La lutte contre le terrorisme passe alors aujourd’hui avant tout par des mesures de police administrative. Une personne peut être privée de plusieurs libertés dès lors que l’administration a des raisons sérieuses de penser qu’elle constitue une menace pour la sécurité. Les critères ne sont pas précisés, ce qui peut être source de dérapages – comment définir, par exemple, un théâtre d’opération de groupements terroristes ?

En cas de condamnation, ces personnes sont-elles soumises à un régime spécifique d’application des peines ?
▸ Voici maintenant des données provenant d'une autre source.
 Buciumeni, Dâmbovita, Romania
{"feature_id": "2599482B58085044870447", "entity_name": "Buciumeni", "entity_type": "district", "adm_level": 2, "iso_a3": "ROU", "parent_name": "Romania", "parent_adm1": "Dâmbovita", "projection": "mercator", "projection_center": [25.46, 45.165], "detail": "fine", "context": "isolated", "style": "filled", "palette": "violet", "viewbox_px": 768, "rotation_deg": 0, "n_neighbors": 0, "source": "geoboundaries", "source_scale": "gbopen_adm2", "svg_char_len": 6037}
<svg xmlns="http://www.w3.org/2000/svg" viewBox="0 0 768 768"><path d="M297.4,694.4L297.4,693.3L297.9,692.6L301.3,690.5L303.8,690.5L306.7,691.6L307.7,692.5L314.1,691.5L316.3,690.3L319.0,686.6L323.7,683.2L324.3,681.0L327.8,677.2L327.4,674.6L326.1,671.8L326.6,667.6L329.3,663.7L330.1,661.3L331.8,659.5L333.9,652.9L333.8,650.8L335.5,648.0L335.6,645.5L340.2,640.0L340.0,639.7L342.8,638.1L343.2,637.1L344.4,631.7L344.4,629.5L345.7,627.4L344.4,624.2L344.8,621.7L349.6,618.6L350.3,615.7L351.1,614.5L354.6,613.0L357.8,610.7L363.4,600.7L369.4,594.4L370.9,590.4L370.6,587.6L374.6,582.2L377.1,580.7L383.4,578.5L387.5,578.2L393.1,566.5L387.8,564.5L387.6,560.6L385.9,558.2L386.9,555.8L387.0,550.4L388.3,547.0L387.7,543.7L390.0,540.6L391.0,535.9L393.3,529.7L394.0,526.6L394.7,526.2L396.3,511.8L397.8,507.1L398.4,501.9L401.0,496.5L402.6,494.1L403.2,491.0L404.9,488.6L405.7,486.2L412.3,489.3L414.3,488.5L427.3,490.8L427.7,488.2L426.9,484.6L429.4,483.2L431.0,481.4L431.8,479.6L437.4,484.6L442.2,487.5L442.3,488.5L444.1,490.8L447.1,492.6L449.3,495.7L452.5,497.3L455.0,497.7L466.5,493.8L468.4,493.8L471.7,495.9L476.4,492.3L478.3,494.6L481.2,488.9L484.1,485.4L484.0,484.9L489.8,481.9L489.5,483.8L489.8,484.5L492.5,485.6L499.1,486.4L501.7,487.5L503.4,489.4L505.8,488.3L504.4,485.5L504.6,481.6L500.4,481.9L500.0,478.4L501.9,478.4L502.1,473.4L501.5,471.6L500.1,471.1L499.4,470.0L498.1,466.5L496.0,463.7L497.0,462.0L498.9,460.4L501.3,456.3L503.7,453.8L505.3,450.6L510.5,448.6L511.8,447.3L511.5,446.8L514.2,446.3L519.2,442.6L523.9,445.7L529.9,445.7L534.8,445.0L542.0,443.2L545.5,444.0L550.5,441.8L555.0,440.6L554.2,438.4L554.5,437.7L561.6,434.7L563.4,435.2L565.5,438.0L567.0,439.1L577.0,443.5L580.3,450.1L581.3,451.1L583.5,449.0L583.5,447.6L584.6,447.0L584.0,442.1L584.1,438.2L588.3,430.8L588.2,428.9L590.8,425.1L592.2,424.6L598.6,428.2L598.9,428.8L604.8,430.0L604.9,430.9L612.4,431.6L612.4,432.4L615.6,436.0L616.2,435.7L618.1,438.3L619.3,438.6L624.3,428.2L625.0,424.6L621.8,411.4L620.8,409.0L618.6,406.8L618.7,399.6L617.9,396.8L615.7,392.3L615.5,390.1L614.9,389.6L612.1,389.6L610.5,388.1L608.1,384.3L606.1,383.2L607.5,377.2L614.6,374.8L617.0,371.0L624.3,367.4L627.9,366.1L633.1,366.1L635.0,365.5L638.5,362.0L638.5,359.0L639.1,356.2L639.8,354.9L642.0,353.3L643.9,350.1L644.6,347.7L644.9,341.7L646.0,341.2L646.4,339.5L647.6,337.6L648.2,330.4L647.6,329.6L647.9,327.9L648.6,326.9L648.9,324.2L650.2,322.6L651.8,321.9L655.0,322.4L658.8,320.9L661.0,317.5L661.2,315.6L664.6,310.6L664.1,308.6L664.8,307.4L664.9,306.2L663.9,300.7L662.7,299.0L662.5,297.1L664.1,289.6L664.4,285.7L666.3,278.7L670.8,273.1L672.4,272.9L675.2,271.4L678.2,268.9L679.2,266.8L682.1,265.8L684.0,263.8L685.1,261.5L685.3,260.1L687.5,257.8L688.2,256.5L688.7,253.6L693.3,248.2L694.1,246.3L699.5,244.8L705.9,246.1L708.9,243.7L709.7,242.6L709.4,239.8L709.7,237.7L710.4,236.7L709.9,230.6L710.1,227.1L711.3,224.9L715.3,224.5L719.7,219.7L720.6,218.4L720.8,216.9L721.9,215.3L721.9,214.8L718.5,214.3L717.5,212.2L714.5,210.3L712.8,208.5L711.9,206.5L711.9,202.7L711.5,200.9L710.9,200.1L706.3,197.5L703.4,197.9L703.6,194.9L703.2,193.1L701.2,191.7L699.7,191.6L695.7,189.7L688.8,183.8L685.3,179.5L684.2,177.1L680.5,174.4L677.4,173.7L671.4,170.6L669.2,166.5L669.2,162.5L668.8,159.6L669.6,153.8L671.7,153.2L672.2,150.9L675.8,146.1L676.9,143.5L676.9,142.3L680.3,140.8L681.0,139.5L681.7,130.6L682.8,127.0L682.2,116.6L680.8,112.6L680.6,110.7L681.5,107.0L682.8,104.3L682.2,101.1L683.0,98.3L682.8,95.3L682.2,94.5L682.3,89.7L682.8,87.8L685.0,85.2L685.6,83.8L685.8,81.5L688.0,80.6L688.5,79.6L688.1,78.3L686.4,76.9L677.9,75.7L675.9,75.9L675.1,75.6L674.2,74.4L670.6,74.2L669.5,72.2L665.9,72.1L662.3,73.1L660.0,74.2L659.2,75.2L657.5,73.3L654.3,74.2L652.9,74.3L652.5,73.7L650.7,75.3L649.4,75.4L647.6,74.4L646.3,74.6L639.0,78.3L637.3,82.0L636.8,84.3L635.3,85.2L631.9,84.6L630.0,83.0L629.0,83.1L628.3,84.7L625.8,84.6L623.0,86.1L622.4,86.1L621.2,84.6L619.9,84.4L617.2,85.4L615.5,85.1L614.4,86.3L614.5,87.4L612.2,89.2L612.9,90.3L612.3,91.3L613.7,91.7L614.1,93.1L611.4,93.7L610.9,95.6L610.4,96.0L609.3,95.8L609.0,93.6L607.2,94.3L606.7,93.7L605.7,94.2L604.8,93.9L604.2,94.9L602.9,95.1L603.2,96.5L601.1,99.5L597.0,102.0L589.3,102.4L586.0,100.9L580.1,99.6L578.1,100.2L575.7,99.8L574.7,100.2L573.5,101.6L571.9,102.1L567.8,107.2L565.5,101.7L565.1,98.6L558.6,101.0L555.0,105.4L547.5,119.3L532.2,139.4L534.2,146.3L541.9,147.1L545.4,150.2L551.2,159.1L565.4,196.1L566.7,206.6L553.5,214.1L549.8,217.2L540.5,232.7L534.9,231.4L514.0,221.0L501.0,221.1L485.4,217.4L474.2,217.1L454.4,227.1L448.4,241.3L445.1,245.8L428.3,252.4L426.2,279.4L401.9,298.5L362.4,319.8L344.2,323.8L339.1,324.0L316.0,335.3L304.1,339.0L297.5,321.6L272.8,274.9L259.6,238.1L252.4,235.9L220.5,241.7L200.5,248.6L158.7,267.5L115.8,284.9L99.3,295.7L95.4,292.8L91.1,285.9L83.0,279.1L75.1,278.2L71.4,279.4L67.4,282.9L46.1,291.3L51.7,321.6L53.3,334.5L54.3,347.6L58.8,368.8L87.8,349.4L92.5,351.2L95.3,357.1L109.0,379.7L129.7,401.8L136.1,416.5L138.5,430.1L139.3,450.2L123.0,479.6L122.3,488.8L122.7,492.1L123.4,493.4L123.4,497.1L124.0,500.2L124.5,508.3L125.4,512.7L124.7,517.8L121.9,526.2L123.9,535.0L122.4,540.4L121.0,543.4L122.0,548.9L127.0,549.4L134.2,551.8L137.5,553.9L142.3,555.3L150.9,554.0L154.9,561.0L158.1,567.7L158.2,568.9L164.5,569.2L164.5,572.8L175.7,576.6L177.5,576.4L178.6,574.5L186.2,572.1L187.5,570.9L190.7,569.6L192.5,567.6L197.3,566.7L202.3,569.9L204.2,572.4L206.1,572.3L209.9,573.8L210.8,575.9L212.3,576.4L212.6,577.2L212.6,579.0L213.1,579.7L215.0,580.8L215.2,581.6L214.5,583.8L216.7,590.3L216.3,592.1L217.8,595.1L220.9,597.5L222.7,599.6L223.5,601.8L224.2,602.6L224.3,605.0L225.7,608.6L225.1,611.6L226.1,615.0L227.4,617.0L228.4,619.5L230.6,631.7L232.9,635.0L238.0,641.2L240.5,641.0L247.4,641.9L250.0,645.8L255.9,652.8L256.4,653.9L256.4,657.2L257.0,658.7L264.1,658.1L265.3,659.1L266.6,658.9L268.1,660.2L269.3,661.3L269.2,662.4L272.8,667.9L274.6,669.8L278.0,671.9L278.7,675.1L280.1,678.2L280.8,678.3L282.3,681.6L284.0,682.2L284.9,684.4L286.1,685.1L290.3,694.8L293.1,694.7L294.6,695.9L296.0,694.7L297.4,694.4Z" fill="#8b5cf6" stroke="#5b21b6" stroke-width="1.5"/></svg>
Depuis la loi du 3 juin 2016, seules les juridictions parisiennes d’application des peines sont compétentes pour prendre les décisions concernant les personnes condamnées pour terrorisme (art. 706-22-1 CPP).

Par ailleurs, l’article 726-2 du code de procédure pénale permet  de prévoir une prise en charge spécifique des délinquants terroristes « au sein d’une unité dédiée ». Cette mesure a pour objectif de permettre la déradicalisation en milieu carcéral. Elle est permise lorsque le comportement du détenu « porte atteinte au maintien du bon ordre de l’établissement ». Une nouvelle fois, la rédaction du texte est floue : quels sont les critères pris en compte pour se prononcer sur la radicalisation du détenu ? N’est-ce pas dangereux de « rassembler » les personnes radicalisées dans ces unités dédiées ? Ne favorise-t-on pas, dans ce cas, le contact entre ces personnes les conduisant à être radicalisées davantage ?
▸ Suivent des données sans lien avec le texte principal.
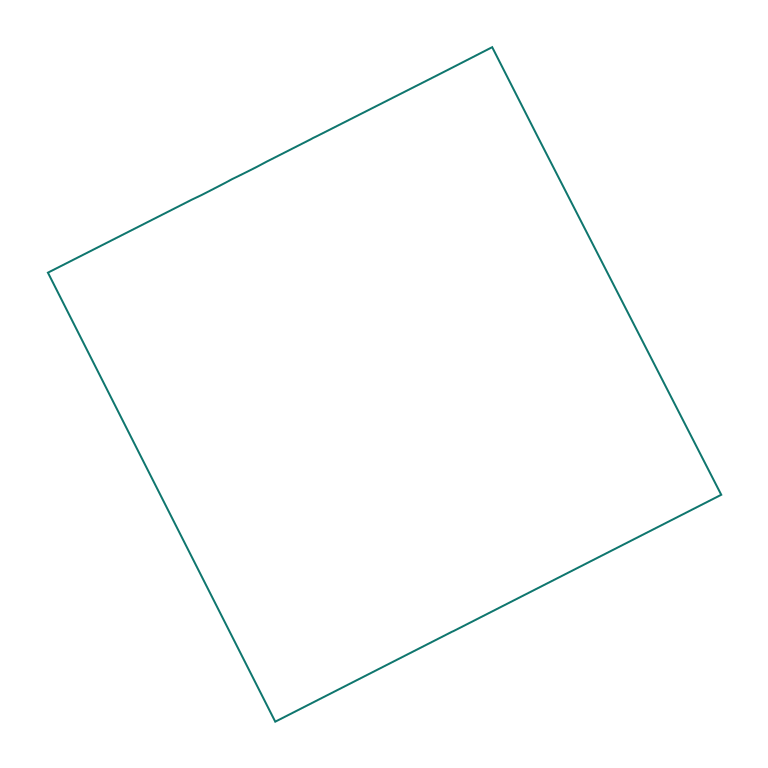 outline of Marshall, Kansas, United States of America, rotated 333°
{"feature_id": "52423323B90330569397627", "entity_name": "Marshall", "entity_type": "district", "adm_level": 2, "iso_a3": "USA", "parent_name": "United States of America", "parent_adm1": "Kansas", "projection": "equal_earth", "projection_center": [-96.532, 39.784], "detail": "fine", "context": "isolated", "style": "outline", "palette": "teal", "viewbox_px": 768, "rotation_deg": 333, "n_neighbors": 0, "source": "geoboundaries", "source_scale": "gbopen_adm2", "svg_char_len": 454}
<svg xmlns="http://www.w3.org/2000/svg" viewBox="0 0 768 768"><g transform="rotate(333 384 384)"><path d="M133.8,635.5L332.3,635.6L333.2,635.7L634.2,635.8L633.2,232.8L633.3,133.0L578.9,133.1L575.8,133.1L436.0,132.7L435.9,132.7L432.5,132.6L430.4,132.7L380.1,132.6L369.7,132.8L353.1,132.7L341.7,132.5L332.9,132.7L332.1,132.7L311.8,132.8L307.0,132.8L296.4,132.5L135.1,132.2L134.5,333.2L133.8,635.5Z" fill="none" stroke="#0f766e" stroke-width="2"/></g></svg>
En outre, si une personne condamnée pour terrorisme peut demander une libération conditionnelle, cette dernière ne peut être accordée que par le tribunal de l’application des peines ou après avis d’une commission chargée de procéder à une évaluation pluridisciplinaire de la dangerosité de la personne condamnée (art. 730-2-1 CPP). Quant à la possibilité de profiter d’un aménagement de la peine, si elle n’est pas exclue, elle demeure difficile à mettre en œuvre. D’un côté, il est possible de porter la durée de la période de sûreté à 30 ans et, d’un autre côté, cette durée ne peut être réduite que dans des conditions strictes (art. 720-5 CPP) – par exemple, le condamné doit avoir subi une incarcération d’une durée au moins égale à 30 ans, et l’avis des victimes ayant la qualité de parties civiles est recueilli tout comme celui d’un collège de 3 experts médicaux. Certains auteurs évoquent alors le retour de la perpétuité réelle : un Français parti « faire le djihad » à l’étranger et qui souhaite retourner en France risque de passer le reste de sa vie en prison. Et il ne faut surtout pas s’en inquiéter : si le sort de ces personnes est loin d’être respectueux des droits fondamentaux, celui de leurs proches (présomption de complicité ?) ou de ceux qui peuvent s’inquiéter de leur sort n’en est pas moins compromis. On relève, par exemple, que le fait de s’intéresser au sort d’un terroriste constitue une infraction (apologie du terrorisme) passible d’une peine d’emprisonnement (Cass. crim., 25 avril 2017, n° 16-83331).